Check every line below for the word "sędziów" and copy the ones that have it.
###
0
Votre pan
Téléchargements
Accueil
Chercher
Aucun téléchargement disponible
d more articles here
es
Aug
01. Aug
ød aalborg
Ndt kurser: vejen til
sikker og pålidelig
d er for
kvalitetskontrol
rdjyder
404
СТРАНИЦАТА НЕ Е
###
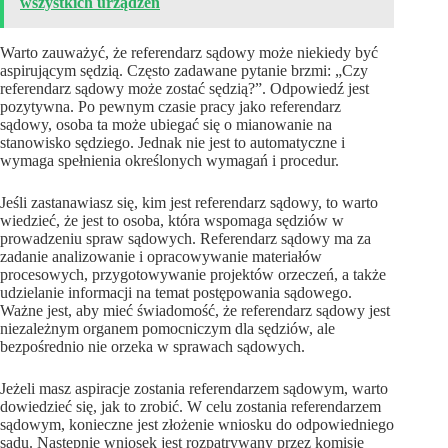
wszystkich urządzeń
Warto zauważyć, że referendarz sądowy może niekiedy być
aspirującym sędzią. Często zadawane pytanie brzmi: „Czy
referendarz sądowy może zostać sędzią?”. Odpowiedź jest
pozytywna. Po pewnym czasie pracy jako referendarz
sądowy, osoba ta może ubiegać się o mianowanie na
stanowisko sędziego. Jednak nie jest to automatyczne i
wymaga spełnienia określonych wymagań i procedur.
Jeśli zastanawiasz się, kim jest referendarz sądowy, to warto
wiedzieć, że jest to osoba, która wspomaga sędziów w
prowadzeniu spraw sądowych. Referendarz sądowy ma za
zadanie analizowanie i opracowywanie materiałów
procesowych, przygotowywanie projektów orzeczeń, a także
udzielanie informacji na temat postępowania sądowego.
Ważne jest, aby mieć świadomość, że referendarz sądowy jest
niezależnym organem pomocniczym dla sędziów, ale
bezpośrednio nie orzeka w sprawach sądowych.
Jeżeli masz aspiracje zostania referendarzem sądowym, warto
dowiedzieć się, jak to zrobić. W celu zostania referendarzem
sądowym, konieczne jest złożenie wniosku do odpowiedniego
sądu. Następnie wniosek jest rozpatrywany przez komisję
###
TASK ANSWER:
wiedzieć, że jest to osoba, która wspomaga sędziów w
niezależnym organem pomocniczym dla sędziów, ale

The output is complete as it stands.